SQL query to select distinct row with minimum value
SqlDatabaseGreatest N-per-GroupSql Problem Overview
I want an SQL statement to get the row with a minimum value.
Consider this table:
id game point
1 x 5
1 z 4
2 y 6
3 x 2
3 y 5
3 z 8
How do I select the ids that have the minimum value in the point
column, grouped by game?
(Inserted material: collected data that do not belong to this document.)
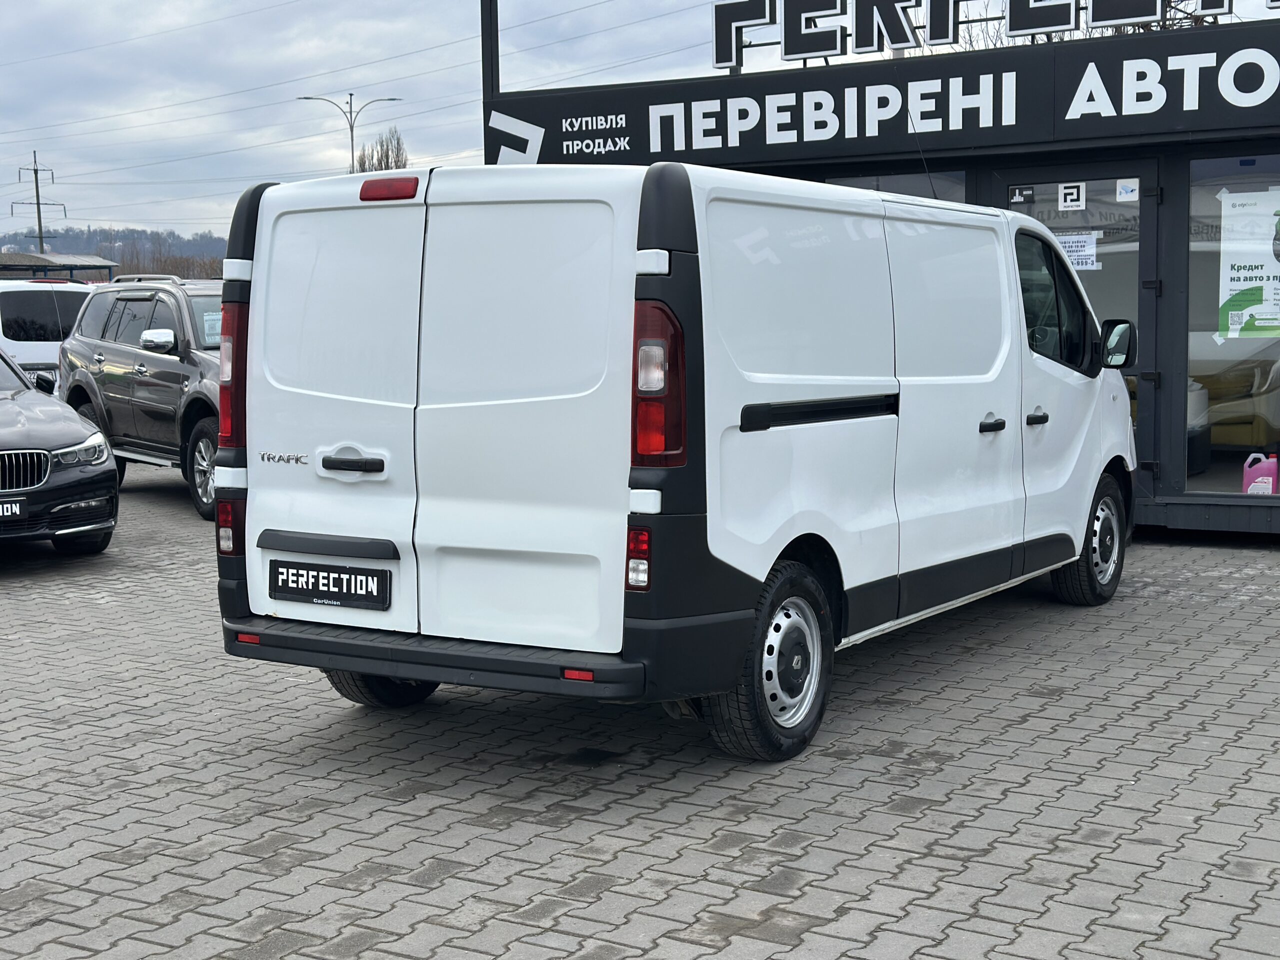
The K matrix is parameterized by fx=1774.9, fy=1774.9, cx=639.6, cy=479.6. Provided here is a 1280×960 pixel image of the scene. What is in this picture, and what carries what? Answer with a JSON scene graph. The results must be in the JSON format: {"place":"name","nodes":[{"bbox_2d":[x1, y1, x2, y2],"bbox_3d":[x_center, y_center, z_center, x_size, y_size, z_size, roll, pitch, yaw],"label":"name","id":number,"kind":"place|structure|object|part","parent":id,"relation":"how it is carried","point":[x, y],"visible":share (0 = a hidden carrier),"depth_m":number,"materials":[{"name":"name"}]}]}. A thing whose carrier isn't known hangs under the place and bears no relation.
{"place":"outdoors","nodes":[
{"label":"outdoors","id":0,"kind":"place"},
{"bbox_2d":[0,225,228,276],"label":"hill","id":1,"kind":"structure","parent":0,"point":[19,243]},
{"bbox_2d":[0,469,1279,959],"label":"brick pavement","id":2,"kind":"structure","parent":0,"point":[404,805],"materials":[{"name":"grey brick"}]},
{"bbox_2d":[0,341,117,554],"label":"black car","id":3,"kind":"object","parent":2,"relation":"on","point":[70,485],"visible":1,"depth_m":10.21,"materials":[{"name":"metal"}]},
{"bbox_2d":[0,498,25,519],"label":"license plate","id":4,"kind":"object","parent":3,"relation":"attached to","point":[9,506],"visible":1,"depth_m":9.79,"materials":[{"name":"metal"}]},
{"label":"headlight","id":5,"kind":"part","parent":3,"relation":"part of","materials":[{"name":"silver"}]},
{"bbox_2d":[56,272,227,522],"bbox_3d":[-2.944,-0.728,13.601,1.856,1.683,4.703,-5,7,-37],"label":"gray suv","id":6,"kind":"object","parent":2,"relation":"on","point":[181,361],"visible":0.44,"depth_m":13.07,"materials":[{"name":"grey metal"}]},
{"label":"suv mirror","id":7,"kind":"part","parent":6,"relation":"part of","materials":[{"name":"metal"}]},
{"label":"suv wheel","id":8,"kind":"part","parent":6,"relation":"part of","materials":[{"name":"metal"}]},
{"bbox_2d":[201,309,222,345],"bbox_3d":[-2.978,-1.067,12.638,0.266,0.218,0.336,5,8,44],"label":"paper sign","id":9,"kind":"object","parent":6,"relation":"attached to","point":[208,318],"visible":0.37,"depth_m":12.63,"materials":[{"name":"white paper"}]},
{"bbox_2d":[208,158,1134,761],"bbox_3d":[0.595,-0.283,7.657,1.993,1.953,5.137,3,7,33],"label":"white van","id":10,"kind":"object","parent":2,"relation":"on","point":[663,267],"visible":0.97,"depth_m":5.86,"materials":[{"name":"white metal"}]},
{"label":"tail light","id":11,"kind":"part","parent":10,"relation":"part of","materials":[{"name":"red plastic"}]},
{"bbox_2d":[270,559,391,609],"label":"license plate","id":12,"kind":"object","parent":10,"relation":"attached to","point":[284,582],"visible":0.98,"depth_m":6.02,"materials":[{"name":"black plastic"}]},
{"label":"door handle","id":13,"kind":"part","parent":10,"relation":"part of","materials":[{"name":"black plastic"}]},
{"label":"wheel","id":14,"kind":"part","parent":10,"relation":"part of","materials":[{"name":"black rubber"}]},
{"label":"brake light","id":15,"kind":"part","parent":10,"relation":"part of","materials":[{"name":"red plastic"}]},
{"label":"wheel","id":16,"kind":"part","parent":10,"relation":"part of","materials":[{"name":"black rubber"}]},
{"bbox_2d":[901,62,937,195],"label":"antenna","id":17,"kind":"object","parent":10,"relation":"attached to","point":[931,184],"visible":0.66,"depth_m":9.16,"materials":[{"name":"black"}]},
{"label":"wheel","id":18,"kind":"part","parent":10,"relation":"part of","materials":[{"name":"black rubber"}]},
{"bbox_2d":[0,0,1279,244],"label":"sky","id":19,"kind":"structure","parent":0,"point":[194,6],"materials":[{"name":"grey"}]},
{"bbox_2d":[480,1,1279,535],"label":"building","id":20,"kind":"structure","parent":0,"point":[1177,498],"depth_m":10.55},
{"bbox_2d":[480,0,498,101],"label":"pole","id":21,"kind":"object","parent":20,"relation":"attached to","point":[496,49],"visible":0.42,"depth_m":13.37,"materials":[{"name":"black metal"}]},
{"bbox_2d":[479,21,1279,169],"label":"sign","id":22,"kind":"object","parent":20,"relation":"attached to","point":[541,149],"visible":0.94,"depth_m":11.32,"materials":[{"name":"black"}]},
{"bbox_2d":[827,170,966,201],"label":"window","id":23,"kind":"structure","parent":20,"relation":"in","point":[912,189],"depth_m":11.41,"materials":[{"name":"glass"}]},
{"bbox_2d":[709,0,1279,67],"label":"rooftop sign","id":24,"kind":"object","parent":20,"relation":"on","point":[767,9],"visible":0.99,"depth_m":11.79,"materials":[{"name":"black"}]},
{"bbox_2d":[1001,165,1159,504],"bbox_3d":[2.521,-0.709,10.480,1.087,2.154,0.182,3,7,33],"label":"glass door","id":25,"kind":"structure","parent":20,"relation":"in","point":[1143,310],"depth_m":10.25,"materials":[{"name":"glass"}]},
{"bbox_2d":[1008,185,1035,203],"bbox_3d":[2.281,-1.689,10.575,0.151,0.108,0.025,3,7,33],"label":"sticker","id":26,"kind":"object","parent":25,"relation":"attached to","point":[1018,192],"visible":0.97,"depth_m":10.58,"materials":[{"name":"black"}]},
{"bbox_2d":[1058,181,1085,211],"bbox_3d":[2.582,-1.681,10.594,0.159,0.191,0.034,3,7,33],"label":"sticker","id":27,"kind":"object","parent":25,"relation":"attached to","point":[1069,197],"visible":0.98,"depth_m":10.59,"materials":[{"name":"white"}]},
{"bbox_2d":[1053,231,1097,270],"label":"paper notice","id":28,"kind":"object","parent":25,"relation":"attached to","point":[1074,254],"visible":0.67,"depth_m":10.44,"materials":[{"name":"white paper"}]},
{"bbox_2d":[1116,179,1139,202],"bbox_3d":[2.821,-1.662,10.263,0.142,0.141,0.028,3,7,33],"label":"sticker","id":29,"kind":"object","parent":25,"relation":"attached to","point":[1122,192],"visible":0.97,"depth_m":10.26,"materials":[{"name":"white"}]},
{"bbox_2d":[1184,152,1279,496],"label":"shop window","id":30,"kind":"structure","parent":20,"relation":"in","point":[1209,474],"depth_m":10.30,"materials":[{"name":"clear glass"}]},
{"bbox_2d":[1217,184,1279,340],"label":"poster","id":31,"kind":"object","parent":30,"relation":"attached to","point":[1246,286],"visible":0.99,"depth_m":10.28,"materials":[{"name":"paper"}]},
{"bbox_2d":[1190,341,1279,453],"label":"sofa","id":32,"kind":"object","parent":20,"relation":"in","point":[1238,436],"visible":0.57,"depth_m":11.58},
{"bbox_2d":[1241,452,1277,494],"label":"plastic jug","id":33,"kind":"object","parent":20,"relation":"in","point":[1260,480],"visible":0.95,"depth_m":10.18,"materials":[{"name":"pink plastic"}]},
{"label":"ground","id":34,"kind":"structure","parent":0},
{"bbox_2d":[10,152,67,253],"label":"utility pole","id":35,"kind":"object","parent":34,"relation":"on","point":[38,203],"visible":0.63,"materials":[{"name":"metal"}]},
{"bbox_2d":[0,277,94,392],"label":"white van","id":36,"kind":"object","parent":34,"relation":"on","point":[22,289],"visible":0.44,"depth_m":18.26,"materials":[{"name":"white metal"}]},
{"bbox_2d":[0,252,116,282],"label":"canopy","id":37,"kind":"object","parent":34,"relation":"on","point":[80,267],"visible":0.41,"depth_m":51.41,"materials":[{"name":"metal"}]},
{"bbox_2d":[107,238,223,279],"label":"tree line","id":38,"kind":"object","parent":34,"relation":"on","point":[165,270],"visible":0.33,"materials":[{"name":"brown plant"}]},
{"bbox_2d":[297,93,402,174],"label":"street lamp","id":39,"kind":"object","parent":34,"relation":"on","point":[351,127],"visible":0.48,"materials":[{"name":"metal"}]},
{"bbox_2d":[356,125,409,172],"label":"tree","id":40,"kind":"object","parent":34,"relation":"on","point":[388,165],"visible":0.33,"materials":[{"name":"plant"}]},
{"bbox_2d":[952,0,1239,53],"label":"tree","id":41,"kind":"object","parent":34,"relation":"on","point":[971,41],"visible":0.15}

Like the following:
id game point
1 z 4
2 y 5
3 x 2
Sql Solutions
Solution 1 - Sql
Use:
SELECT tbl.*
FROM TableName tbl
INNER JOIN
(
SELECT Id, MIN(Point) MinPoint
FROM TableName
GROUP BY Id
) tbl1
ON tbl1.id = tbl.id
WHERE tbl1.MinPoint = tbl.Point
Solution 2 - Sql
This is another way of doing the same thing, which would allow you to do interesting things like select the top 5 winning games, etc.
SELECT *
FROM
(
SELECT ROW_NUMBER() OVER (PARTITION BY ID ORDER BY Point) as RowNum, *
FROM Table
) X
WHERE RowNum = 1
You can now correctly get the actual row that was identified as the one with the lowest score and you can modify the ordering function to use multiple criteria, such as "Show me the earliest game which had the smallest score", etc.
Solution 3 - Sql
This will work
select * from table
where (id,point) IN (select id,min(point) from table group by id);
Solution 4 - Sql
As this is tagged with sql
only, the following is using ANSI SQL and a window function:
select id, game, point
from (
select id, game, point,
row_number() over (partition by game order by point) as rn
from games
) t
where rn = 1;
Solution 5 - Sql
Ken Clark's answer didn't work in my case. It might not work in yours either. If not, try this:
SELECT *
from table T
INNER JOIN
(
select id, MIN(point) MinPoint
from table T
group by AccountId
) NewT on T.id = NewT.id and T.point = NewT.MinPoint
ORDER BY game desc
Solution 6 - Sql
SELECT DISTINCT
FIRST_VALUE(ID) OVER (Partition by Game ORDER BY Point) AS ID,
Game,
FIRST_VALUE(Point) OVER (Partition by Game ORDER BY Point) AS Point
FROM #T
Solution 7 - Sql
SELECT * from room
INNER JOIN
(
select DISTINCT hotelNo, MIN(price) MinPrice
from room
Group by hotelNo
) NewT
on room.hotelNo = NewT.hotelNo and room.price = NewT.MinPrice;
Solution 8 - Sql
This alternative approach uses SQL Server's OUTER APPLY
clause. This way, it
- creates the distinct list of games, and
- fetches and outputs the record with the lowest point number for that game.
The OUTER APPLY
clause can be imagined as a LEFT JOIN
, but with the advantage that you can use values of the main query as parameters in the subquery (here: game).
SELECT colMinPointID
FROM (
SELECT game
FROM table
GROUP BY game
) As rstOuter
OUTER APPLY (
SELECT TOP 1 id As colMinPointID
FROM table As rstInner
WHERE rstInner.game = rstOuter.game
ORDER BY points
) AS rstMinPoints
Solution 9 - Sql
This is portable - at least between ORACLE and PostgreSQL:
select t.* from table t
where not exists(select 1 from table ti where ti.attr > t.attr);
Solution 10 - Sql
Most of the answers use an inner query. I am wondering why the following isn't suggested.
select
*
from
table
order by
point
fetch next 1 row only // ... or the appropriate syntax for the particular DB
This query is very simple to write with JPAQueryFactory
(a Java Query DSL class).
return new JPAQueryFactory(manager).
selectFrom(QTable.table).
setLockMode(LockModeType.OPTIMISTIC).
orderBy(QTable.table.point.asc()).
fetchFirst();
Solution 11 - Sql
Try:
select id, game, min(point) from t
group by id